Work instructions => Copy every line of the material below word for word, keeping its original characters and spacing. Leave the pictures out of your answer.

Listed entries =>

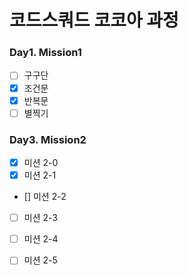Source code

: # 코드스쿼드 코코아 과정

### Day1. Mission1
- [ ] 구구단 
- [x] 조건문
- [x] 반복문
- [ ] 별찍기

### Day3. Mission2
- [x] 미션 2-0 
- [x] 미션 2-1
- [] 미션 2-2
- [ ] 미션 2-3
- [ ] 미션 2-4
- [ ] 미션 2-5


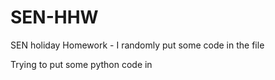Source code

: # SEN-HHW
SEN holiday Homework - I randomly put some code in the file

Trying to put some python code in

Final answer =>
Source code

: # 코드스쿼드 코코아 과정

### Day1. Mission1
- [ ] 구구단 
- [x] 조건문
- [x] 반복문
- [ ] 별찍기

### Day3. Mission2
- [x] 미션 2-0 
- [x] 미션 2-1
- [] 미션 2-2
- [ ] 미션 2-3
- [ ] 미션 2-4
- [ ] 미션 2-5


Source code

: # SEN-HHW
SEN holiday Homework - I randomly put some code in the file

Trying to put some python code in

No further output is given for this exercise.